Mayor signals intent to apply for $10 million in state funding

LAKE PLACID — The village intends to apply for a $10 million state Downtown Revitalization Initiative grant.

At the board of trustees’ regular meeting Monday, the board unanimously authorized Mayor Craig Randall to send a brief letter to Stephen Hunt, regional director of Empire State Development, highlighting the village’s intention to apply for a DRI grant.

“We will be reaching out to other members of our community to help with this process, as our goal, if received, is to use the funds to cover a broad spectrum of upgrades,” Randall’s letter reads.

Applications for DRI grants in this area are first reviewed by the North Country Regional Economic Development Council, which as of last year was chaired by Jim McKenna, CEO of the Regional Office of Sustainable Tourism and a member of the Adirondack North Country Sports Council. The NCREDC will then nominate a community, and the state makes the final award. After that, a local planning committee is formed to piece together a final plan for using the grant funding, which gets submitted to the state again for approval.

The state doles out millions of dollars in grants every year to 10 regions throughout the state as part of the DRI. Last year, Potsdam was awarded the $10 million DRI for the North Country region. The year before, it was the village of Saranac Lake; in 2017 it was Watertown. The city of Plattsburgh was the first municipality in the North Country to receive a DRI grant in 2016.

“This is only a preliminary step,” Randall said Monday. A community group to look at possible DRI projects has not been formed, and this letter only signals the village’s intent to apply for a grant.

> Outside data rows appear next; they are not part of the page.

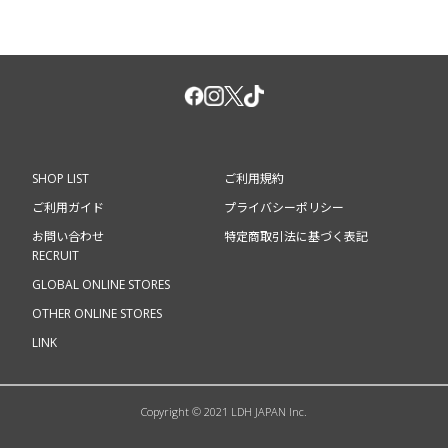
SHOP LIST
ご利用規約
ご利用ガイド
プライバシーポリシー
お問い合わせ
特定商取引法に基づく表記
RECRUIT
GLOBAL ONLINE STORES
OTHER ONLINE STORES
LINK
Copyright © 2021 LDH JAPAN Inc.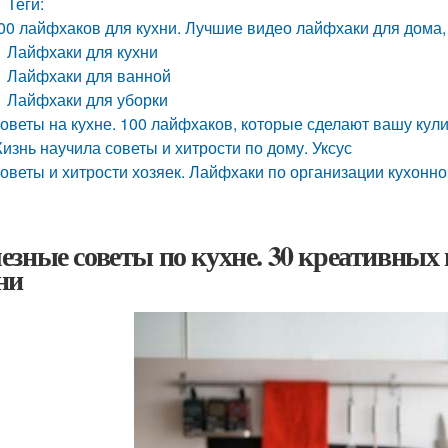
Теги:
00 лайфхаков для кухни. Лучшие видео лайфхаки для дома, 
Лайфхаки для кухни
Лайфхаки для ванной
Лайфхаки для уборки
оветы на кухне. 100 лайфхаков, которые сделают вашу кул
изнь научила советы и хитрости по дому. Уксус
оветы и хитрости хозяек. Лайфхаки по организации кухонно
езные советы по кухне. 30 креативных
ни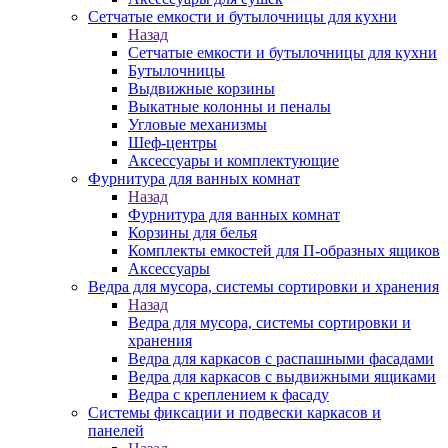
Сетчатые емкости и бутылочницы для кухни
Назад
Сетчатые емкости и бутылочницы для кухни
Бутылочницы
Выдвижные корзины
Выкатные колонны и пеналы
Угловые механизмы
Шеф-центры
Аксессуары и комплектующие
Фурнитура для ванных комнат
Назад
Фурнитура для ванных комнат
Корзины для белья
Комплекты емкостей для П-образных ящиков
Аксессуары
Ведра для мусора, системы сортировки и хранения
Назад
Ведра для мусора, системы сортировки и
хранения
Ведра для каркасов с распашными фасадами
Ведра для каркасов с выдвижными ящиками
Ведра с креплением к фасаду
Системы фиксации и подвески каркасов и
панелей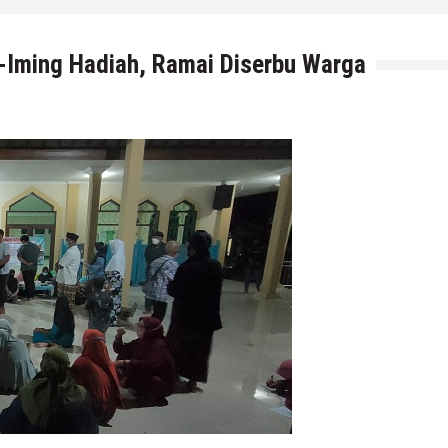
g-Iming Hadiah, Ramai Diserbu Warga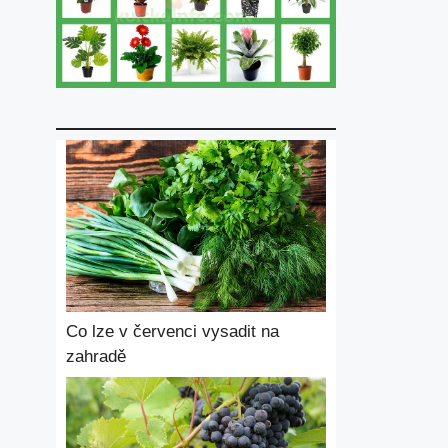
Co lze v červenci vysadit na
zahradě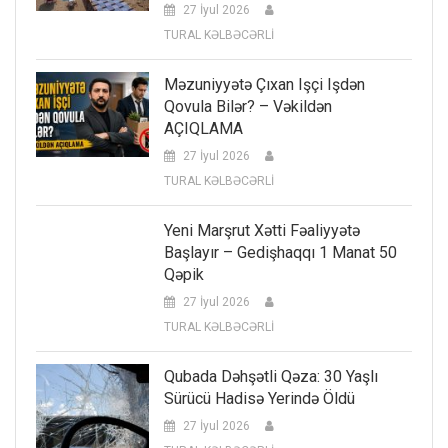
27 İyul 2026
TURAL KƏLBƏCƏRLİ
Məzuniyyətə Çıxan Işçi Işdən
Qovula Bilər? – Vəkildən
AÇIQLAMA
27 İyul 2026
TURAL KƏLBƏCƏRLİ
Yeni Marşrut Xətti Fəaliyyətə
Başlayır – Gedişhaqqı 1 Manat 50
Qəpik
27 İyul 2026
TURAL KƏLBƏCƏRLİ
Qubada Dəhşətli Qəza: 30 Yaşlı
Sürücü Hadisə Yerində Öldü
27 İyul 2026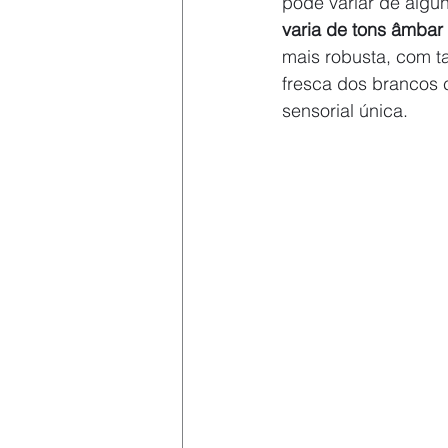
pode variar de algu
varia de tons âmbar 
mais robusta, com t
fresca dos brancos 
sensorial única.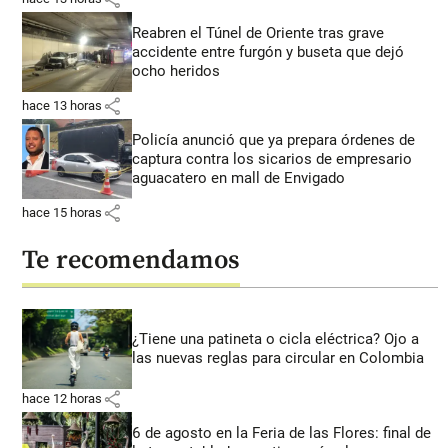
Reabren el Túnel de Oriente tras grave
accidente entre furgón y buseta que dejó
ocho heridos
share
hace 13 horas
Policía anunció que ya prepara órdenes de
captura contra los sicarios de empresario
aguacatero en mall de Envigado
share
hace 15 horas
Te recomendamos
¿Tiene una patineta o cicla eléctrica? Ojo a
las nuevas reglas para circular en Colombia
share
hace 12 horas
6 de agosto en la Feria de las Flores: final de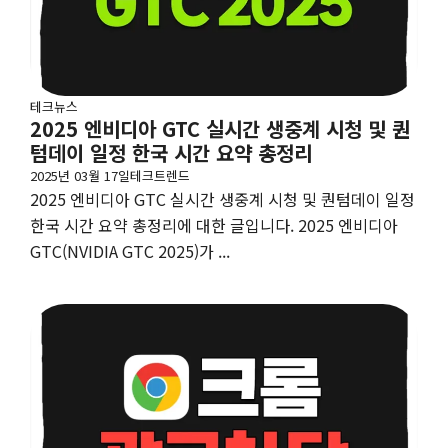
테크뉴스
2025 엔비디아 GTC 실시간 생중계 시청 및 퀀
텀데이 일정 한국 시간 요약 총정리
2025년 03월 17일
테크트렌드
2025 엔비디아 GTC 실시간 생중계 시청 및 퀀텀데이 일정
한국 시간 요약 총정리에 대한 글입니다. 2025 엔비디아
GTC(NVIDIA GTC 2025)가 ...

The DRI application process is competitive, he said, but even if the community doesn’t win the projects put together by a local planning committee could act as a foundation for applying for other grants.

“This is an opportunity for Lake Placid to look forward and determine what projects it might undertake if such opportunities were presented to it,” he said. He cited the possibility of gaining funding to build a parking structure as an example.

Randall on Monday pointed to Plattsburgh as a model for how the DRI can help fund large-scale projects that might otherwise not be undertaken. Plattsburgh’s DRI, he said, is producing “really major” downtown revitalization projects currently navigating through the planning process.

Plattsburgh’s DRI process has been embroiled in controversy for years. The largest project, which accounts for $4.3 million of the $10 million total, is the proposed construction of a mixed-use building. That building would include 10,000 square-feet of commercial space on the first floor and 114 housing units on floors above, according to the Plattsburgh Press-Republican.

It would replace the Durkee Street parking lot, one of the city’s largest sources of parking for both visitors and residents who live in downtown apartments. The latter has met the most opposition, in part because of what some residents have described as an opaque planning process that deviates from the community’s original vision for the space. The process has been so controversial that it has spurred the creation of multiple online petitions, protests from citizen-led organizations, and at one point threats of a lawsuit from a resident group called Plattsburgh Citizens Coalition.

It has also become a central campaign issue in the mayoral election this year, which has attracted at least six different candidates. The Durkee Street project had a 2022 deadline in early DRI documents. Developers have not yet broken ground.

Saranac Lake’s DRI process, meanwhile, is steadily moving forward — with multiple projects moving through the design phase. Projects include the relocation of the Pendragon Theatre, the creation of the Play ADK children’s museum, the establishment of a downtown shared office center, plus public-sector improvements to several local parks and streets.

The last round of DRI award winners was announced this past April.